A Bayesian interpretation of probabilities composes them of Priors and Posteriors. Priors capture family independent knowledge, such as "thermophile bacteria show a higher GC content". This prior knowledge stems from experts and express what we know (or believe to know) about our system in general. Posteriors are gained via training, i.e. counting training sequences.

Should our training set be large enough, the influence of the priors will decrease and finally will loose their influence on the probabilities at all. This is called Ergodic Process. Due to this effect, it does not matter that some of the priors might be wrong.

Unfortunately, in practice the size of the training data is normally much to small to observe this Ergodic Process. Pseudocounts are an implementation of priors. Imagine an alignment column with some As, Cs and Gs but no Us. With posteriors only, it would never be possible to align an U to this column, even if all the remaining alignment would perfectly fit. Instead of completely prohibit an U, we want to assign a low probability with it. A sound stochastic model never sets probabilities to zero, but to a very low value at least. These values are the priors. The simplest way for priors, without the need of any prior knowledge, are pseudocounts. Before counting characters in the training data, we initialize each character occurrence with 1 instead of 0. Thus, the frequency in our example for U is 1(n+|A|) - where |A| is the size of the DNA alphabet - instead of 0. More advanced pseudocounts would use different initialization values e.g. for different characters.

We offers two sets of priors, namely "near zero priors" and "Dirichlet Mixtures for G5". The first set uses 10^-7 to initialize all values, the second set distinguishes between transition- and emission- probabilities. For the latter we uses Dirichlet mixtures.

EM

Expectation maximization should compensate for over-fitting, by finding a suitable trade-off between priors and posteriors.
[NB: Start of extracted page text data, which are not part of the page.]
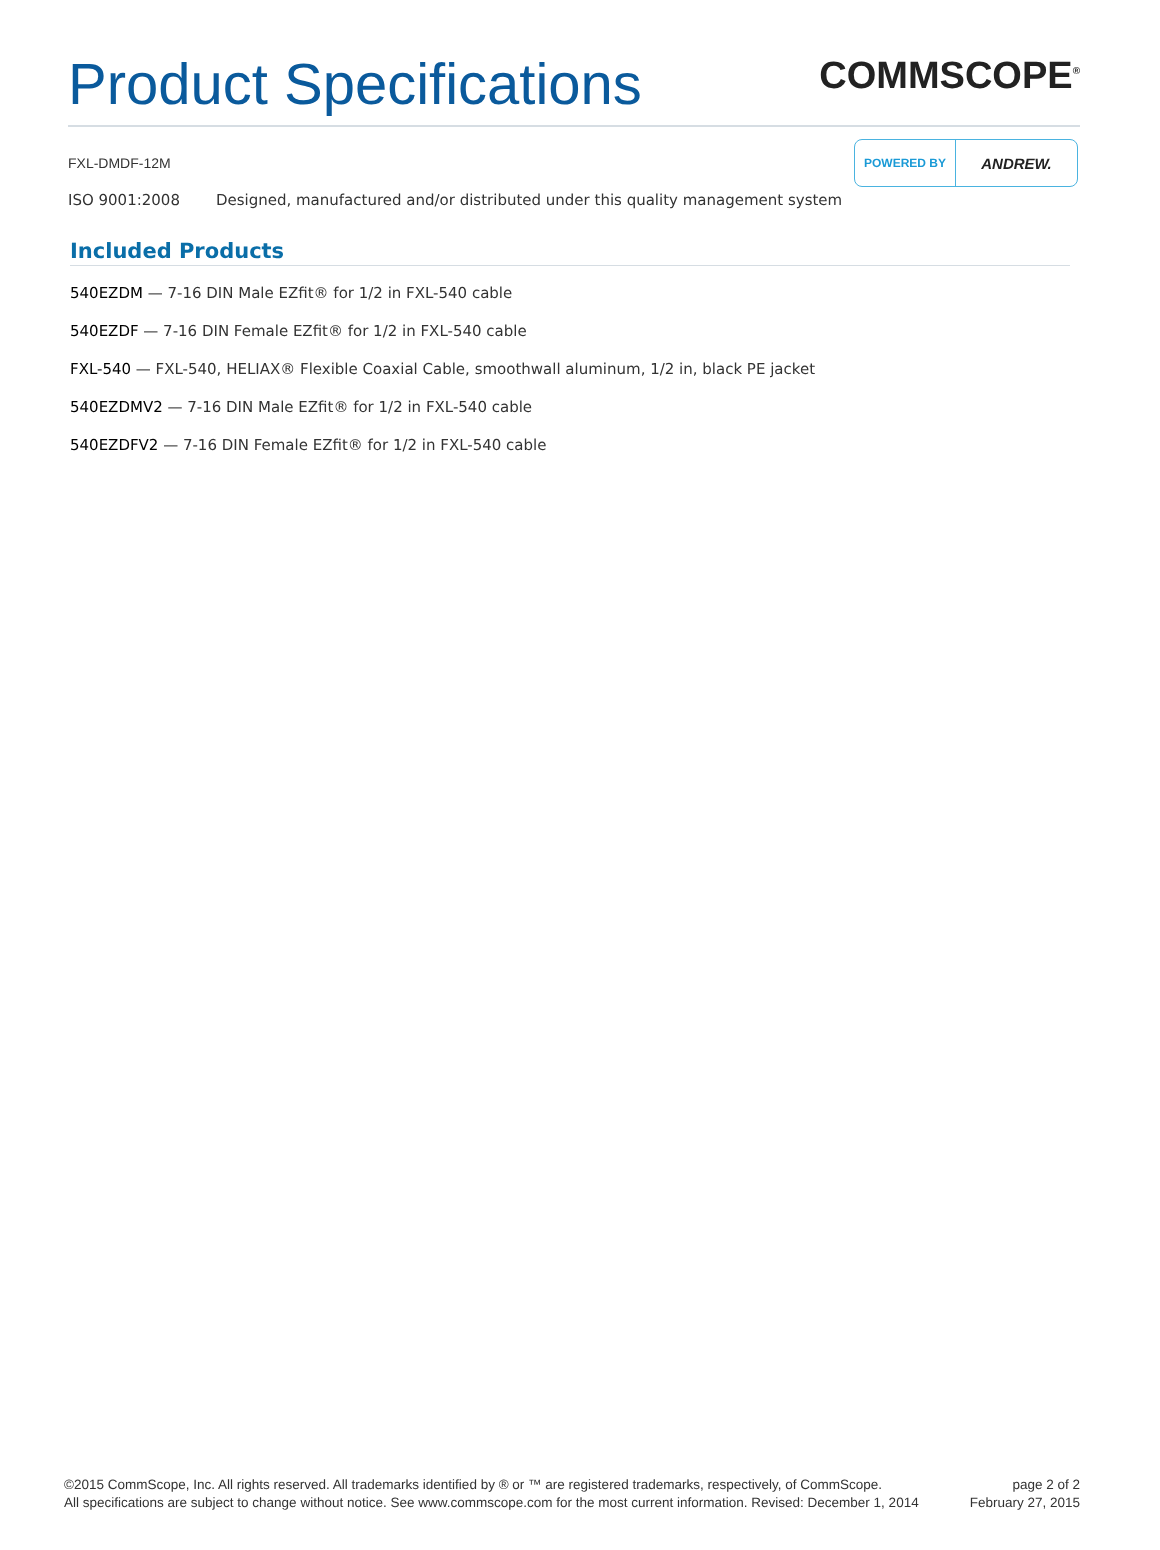Product Specifications
COMMSCOPE<sup>®</sup>
FXL-DMDF-12M
POWERED BY ANDREW.
ISO 9001:2008 Designed, manufactured and/or distributed under this quality management system
Included Products
540EZDM — 7-16 DIN Male EZfit® for 1/2 in FXL-540 cable
540EZDF — 7-16 DIN Female EZfit® for 1/2 in FXL-540 cable
FXL-540 — FXL-540, HELIAX® Flexible Coaxial Cable, smoothwall aluminum, 1/2 in, black PE jacket
540EZDMV2 — 7-16 DIN Male EZfit® for 1/2 in FXL-540 cable
540EZDFV2 — 7-16 DIN Female EZfit® for 1/2 in FXL-540 cable
©2015 CommScope, Inc. All rights reserved. All trademarks identified by ® or ™ are registered trademarks, respectively, of CommScope.
All specifications are subject to change without notice. See www.commscope.com for the most current information. Revised: December 1, 2014
page 2 of 2
February 27, 2015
In principle, Expectation Maximization is an alternative method for computing sequence weights for a MSA (=multiple sequence alignment), to avoid ignoring underrepresented sequence types. Another perspective is to see it as a method to avoid over-fitting for the maybe non representative set of known training data for a family. Expectation Maximization theory for Covariance Models is well presented in [ KRO:MIT:1995]. It"s practical implementation is described in [ JOH:2006].

GSCweights

Family sequences, i.e. MSA (= multiple sequence alignment) rows, do not contribute equally to the Covariance Model counts. Often the given RNA family, and thus the MSA, can be subdivided into, say, sub-families A and B. Due to different biological interests, different levels of experimental difficulties or whatever, the MSA might have many representatives for A, but only a few for B.

Since the Covariance Model should be able to detect both sub-families with equal strength, we can use different weights for training with the MSA sequences of both sub-families. The few sequences of B will have a higher weight than the many sequences of A, such that in the end both sub-family sequences will have the same influence to the final score.

With activated GSCweights we use the "Gerstein /

Sonnhammer / Chothia tree weights", which is "unweighted pair group method using

arithmetic averages" (UPGMA) clustering (see pages 167ff. [ DUR:EDD:KRO:MIT:2002]) plus a method to infer

weights from the cluster tree [ GER:SON:CHO:1994].